**GIVEN PASSAGE:**

━━━━━━

In a message to the symposium, UN Secretary-General, Mr
Ban Ki-moon commended ITU for working with partners
inside and outside the UN family to give high priority
to actions in this field. "The information and
communication technology sector has much to offer in
creating a cleaner, greener world," he said.
Since the adoption of the Kyoto Protocol, in December
1997, the number of ICT users has tripled worldwide. The
ICT Sector produces between two to three per cent of the
total emissions of greenhouse gases, but if applied to
reducing emissions in other industry sectors such as
energy, transportation and buildings, could reduce
global emissions by between 15 to 40 per cent depending
on the methodology used to make these estimates.
The first ITU symposium on ICTs and climate change, held
in Kyoto April 15-16, and co-organised by MIC Japan,
drew attention to the wide variation in estimates on the
impact of the fast paced ICT evolution on the global
climate and recommended that ITU standardise
methodologies for estimating the impact of ICTs on
climate change both directly and indirectly. This was
confirmed in London.
The chairmen’s reports of the two symposia will now be
forwarded to the G8 Summit, to be held at Lake Toya,
Hokkaido Prefecture in July 2008, and to other relevant
meetings.
“We must remind ourselves that this is only a first step
on the long road to finding and implementing global
solutions to the challenge of climate change through the
use of ICTs. What is important is not so much what we
say this week, but how we act and follow up on the
momentum we have created” said Johnson.

━━━━━━

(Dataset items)
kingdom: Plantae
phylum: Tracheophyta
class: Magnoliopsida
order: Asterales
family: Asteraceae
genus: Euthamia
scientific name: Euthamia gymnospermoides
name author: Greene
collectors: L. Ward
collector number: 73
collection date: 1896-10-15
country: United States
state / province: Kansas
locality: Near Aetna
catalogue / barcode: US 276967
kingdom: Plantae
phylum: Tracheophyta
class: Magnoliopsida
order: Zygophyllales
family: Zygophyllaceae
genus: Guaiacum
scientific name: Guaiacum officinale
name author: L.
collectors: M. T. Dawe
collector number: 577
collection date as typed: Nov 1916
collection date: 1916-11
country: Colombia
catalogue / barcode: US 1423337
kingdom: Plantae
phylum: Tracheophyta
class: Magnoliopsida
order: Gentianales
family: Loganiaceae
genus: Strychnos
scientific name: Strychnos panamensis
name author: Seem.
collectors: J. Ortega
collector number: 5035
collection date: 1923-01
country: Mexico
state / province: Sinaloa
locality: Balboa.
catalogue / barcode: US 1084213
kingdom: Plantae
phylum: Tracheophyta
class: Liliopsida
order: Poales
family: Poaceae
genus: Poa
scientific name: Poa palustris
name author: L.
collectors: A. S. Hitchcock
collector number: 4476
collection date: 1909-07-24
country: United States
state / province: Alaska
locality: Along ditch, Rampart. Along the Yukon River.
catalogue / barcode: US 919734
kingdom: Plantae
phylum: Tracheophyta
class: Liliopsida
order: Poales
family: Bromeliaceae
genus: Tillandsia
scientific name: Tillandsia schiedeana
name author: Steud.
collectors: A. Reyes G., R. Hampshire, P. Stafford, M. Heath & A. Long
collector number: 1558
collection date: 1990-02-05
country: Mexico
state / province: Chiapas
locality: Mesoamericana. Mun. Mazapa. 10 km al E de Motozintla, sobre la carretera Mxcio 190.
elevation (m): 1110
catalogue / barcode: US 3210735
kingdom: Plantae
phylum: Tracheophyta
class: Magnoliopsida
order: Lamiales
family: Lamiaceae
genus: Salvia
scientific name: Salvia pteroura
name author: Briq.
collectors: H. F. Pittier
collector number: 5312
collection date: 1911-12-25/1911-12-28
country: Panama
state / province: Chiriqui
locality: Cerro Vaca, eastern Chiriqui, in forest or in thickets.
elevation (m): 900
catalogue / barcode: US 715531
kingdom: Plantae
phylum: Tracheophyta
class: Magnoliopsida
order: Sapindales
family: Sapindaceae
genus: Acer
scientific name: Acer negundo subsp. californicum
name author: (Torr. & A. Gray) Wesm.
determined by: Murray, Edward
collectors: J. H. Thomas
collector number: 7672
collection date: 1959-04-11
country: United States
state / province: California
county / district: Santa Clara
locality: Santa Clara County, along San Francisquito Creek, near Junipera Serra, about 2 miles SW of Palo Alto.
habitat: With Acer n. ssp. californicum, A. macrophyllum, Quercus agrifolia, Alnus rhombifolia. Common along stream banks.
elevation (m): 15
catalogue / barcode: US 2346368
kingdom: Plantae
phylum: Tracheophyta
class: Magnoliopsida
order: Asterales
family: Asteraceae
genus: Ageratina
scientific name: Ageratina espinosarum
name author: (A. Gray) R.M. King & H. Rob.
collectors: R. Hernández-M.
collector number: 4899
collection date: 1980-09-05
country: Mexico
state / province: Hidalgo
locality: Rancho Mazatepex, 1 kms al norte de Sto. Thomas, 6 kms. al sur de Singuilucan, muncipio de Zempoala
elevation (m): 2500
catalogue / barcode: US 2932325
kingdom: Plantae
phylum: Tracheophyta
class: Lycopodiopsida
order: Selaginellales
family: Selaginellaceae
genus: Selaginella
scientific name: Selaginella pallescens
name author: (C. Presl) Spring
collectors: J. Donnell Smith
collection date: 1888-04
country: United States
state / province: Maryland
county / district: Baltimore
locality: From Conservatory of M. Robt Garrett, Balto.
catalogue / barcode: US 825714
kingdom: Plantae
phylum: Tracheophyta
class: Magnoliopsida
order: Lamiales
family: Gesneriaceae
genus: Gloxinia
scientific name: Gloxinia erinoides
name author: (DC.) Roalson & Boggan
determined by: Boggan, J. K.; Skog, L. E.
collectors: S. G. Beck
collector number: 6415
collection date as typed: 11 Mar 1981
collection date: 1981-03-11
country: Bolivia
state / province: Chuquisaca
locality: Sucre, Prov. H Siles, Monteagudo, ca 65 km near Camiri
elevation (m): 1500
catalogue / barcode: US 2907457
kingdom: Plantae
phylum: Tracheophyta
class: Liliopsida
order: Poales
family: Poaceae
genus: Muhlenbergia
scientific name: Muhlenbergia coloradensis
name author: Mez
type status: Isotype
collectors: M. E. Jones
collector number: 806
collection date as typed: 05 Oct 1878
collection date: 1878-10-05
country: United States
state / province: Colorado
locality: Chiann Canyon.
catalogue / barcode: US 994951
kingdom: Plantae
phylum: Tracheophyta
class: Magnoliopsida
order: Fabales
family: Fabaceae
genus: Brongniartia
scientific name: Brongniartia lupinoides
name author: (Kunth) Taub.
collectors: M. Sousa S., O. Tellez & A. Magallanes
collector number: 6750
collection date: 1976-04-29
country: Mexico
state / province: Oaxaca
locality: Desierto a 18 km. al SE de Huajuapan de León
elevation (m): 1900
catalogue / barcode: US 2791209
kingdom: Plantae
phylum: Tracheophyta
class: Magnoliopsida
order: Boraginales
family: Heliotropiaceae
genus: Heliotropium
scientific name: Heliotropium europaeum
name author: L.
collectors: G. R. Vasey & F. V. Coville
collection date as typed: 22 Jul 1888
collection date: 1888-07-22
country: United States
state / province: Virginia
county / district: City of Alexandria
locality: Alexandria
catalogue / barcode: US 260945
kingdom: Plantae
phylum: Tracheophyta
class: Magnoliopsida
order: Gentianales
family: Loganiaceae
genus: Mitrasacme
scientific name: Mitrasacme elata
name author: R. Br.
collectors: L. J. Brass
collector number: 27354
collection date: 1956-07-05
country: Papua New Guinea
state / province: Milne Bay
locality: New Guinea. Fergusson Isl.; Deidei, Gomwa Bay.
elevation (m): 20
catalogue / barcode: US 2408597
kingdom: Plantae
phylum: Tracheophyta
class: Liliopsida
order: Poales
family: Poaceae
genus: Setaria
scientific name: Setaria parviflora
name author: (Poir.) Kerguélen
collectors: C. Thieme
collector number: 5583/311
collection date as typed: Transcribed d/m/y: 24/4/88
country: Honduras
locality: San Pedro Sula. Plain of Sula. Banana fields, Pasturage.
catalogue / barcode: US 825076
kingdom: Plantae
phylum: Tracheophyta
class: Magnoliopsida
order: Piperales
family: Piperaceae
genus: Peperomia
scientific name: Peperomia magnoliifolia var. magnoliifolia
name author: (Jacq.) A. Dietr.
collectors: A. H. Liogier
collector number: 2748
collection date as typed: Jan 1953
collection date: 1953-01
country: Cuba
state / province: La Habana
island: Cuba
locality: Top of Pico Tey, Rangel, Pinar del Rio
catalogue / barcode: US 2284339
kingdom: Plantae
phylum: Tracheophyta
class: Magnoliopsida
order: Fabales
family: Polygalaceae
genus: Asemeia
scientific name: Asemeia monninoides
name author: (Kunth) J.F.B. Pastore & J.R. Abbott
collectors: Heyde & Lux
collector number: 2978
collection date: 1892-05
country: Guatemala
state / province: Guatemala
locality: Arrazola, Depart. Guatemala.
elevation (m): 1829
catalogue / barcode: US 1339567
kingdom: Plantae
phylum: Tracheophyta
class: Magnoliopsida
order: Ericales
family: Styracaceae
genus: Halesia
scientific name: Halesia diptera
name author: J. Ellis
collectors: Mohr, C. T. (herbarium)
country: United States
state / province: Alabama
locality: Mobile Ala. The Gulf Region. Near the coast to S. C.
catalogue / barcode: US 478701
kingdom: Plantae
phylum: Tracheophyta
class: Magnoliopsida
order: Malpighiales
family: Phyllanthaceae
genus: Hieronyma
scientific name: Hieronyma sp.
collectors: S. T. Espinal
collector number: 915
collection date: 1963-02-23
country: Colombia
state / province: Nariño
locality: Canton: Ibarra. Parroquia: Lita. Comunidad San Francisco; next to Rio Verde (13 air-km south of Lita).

━━━━━━

**INSTRUCTIONS:**
• 1. Output everything in the passage on ICTs and climate change from "The first ITU" down to "confirmed in London.", word for word.
• 2. According to the passage on ICTs and climate change, what share of total greenhouse gas emissions does the ICT sector produce?
The material is independent of the passage on ICTs and climate change.

**ANSWERS FOR THIS EXERCISE:**
• 1.
The first ITU symposium on ICTs and climate change, held
in Kyoto April 15-16, and co-organised by MIC Japan,
drew attention to the wide variation in estimates on the
impact of the fast paced ICT evolution on the global
climate and recommended that ITU standardise
methodologies for estimating the impact of ICTs on
climate change both directly and indirectly. This was
confirmed in London.

• 2. Between two and three percent.